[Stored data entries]
· · ·

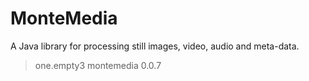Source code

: # MonteMedia
A Java library for processing still images, video, audio and meta-data.

> <dependency>
>    <groupId>one.empty3</groupId>
>    <artifactId>montemedia</artifactId>
>    <version>0.0.7</version>
> </dependency>
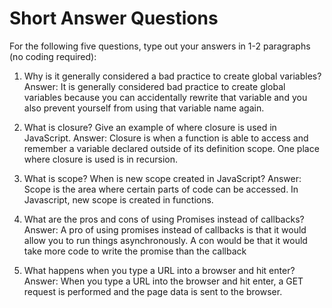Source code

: # Short Answer Questions
For the following five questions, type out your answers in 1-2 paragraphs (no coding required):

1. Why is it generally considered a bad practice to create global variables?
Answer: It is generally considered bad practice to create global variables because you can accidentally rewrite that variable and you also prevent yourself from using that variable name again.

1. What is closure? Give an example of where closure is used in JavaScript.
Answer: Closure is when a function is able to access and remember a variable declared outside of its definition scope. One place where closure is used is in recursion.

1. What is scope? When is new scope created in JavaScript?
Answer: Scope is the area where certain parts of code can be accessed. In Javascript, new scope is created in functions.

1. What are the pros and cons of using Promises instead of callbacks?
Answer: A pro of using promises instead of callbacks is that it would allow you to run things asynchronously. A con would be that it would take more code to write the promise than the callback

1. What happens when you type a URL into a browser and hit enter?
Answer: When you type a URL into the browser and hit enter, a GET request is performed and the page data is sent to the browser.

· · ·

Task statement: Output the data above verbatim, pictures excluded.

Result of this task:
Source code

: # MonteMedia
A Java library for processing still images, video, audio and meta-data.

> <dependency>
>    <groupId>one.empty3</groupId>
>    <artifactId>montemedia</artifactId>
>    <version>0.0.7</version>
> </dependency>
Source code

: # Short Answer Questions
For the following five questions, type out your answers in 1-2 paragraphs (no coding required):

1. Why is it generally considered a bad practice to create global variables?
Answer: It is generally considered bad practice to create global variables because you can accidentally rewrite that variable and you also prevent yourself from using that variable name again.

1. What is closure? Give an example of where closure is used in JavaScript.
Answer: Closure is when a function is able to access and remember a variable declared outside of its definition scope. One place where closure is used is in recursion.

1. What is scope? When is new scope created in JavaScript?
Answer: Scope is the area where certain parts of code can be accessed. In Javascript, new scope is created in functions.

1. What are the pros and cons of using Promises instead of callbacks?
Answer: A pro of using promises instead of callbacks is that it would allow you to run things asynchronously. A con would be that it would take more code to write the promise than the callback

1. What happens when you type a URL into a browser and hit enter?
Answer: When you type a URL into the browser and hit enter, a GET request is performed and the page data is sent to the browser.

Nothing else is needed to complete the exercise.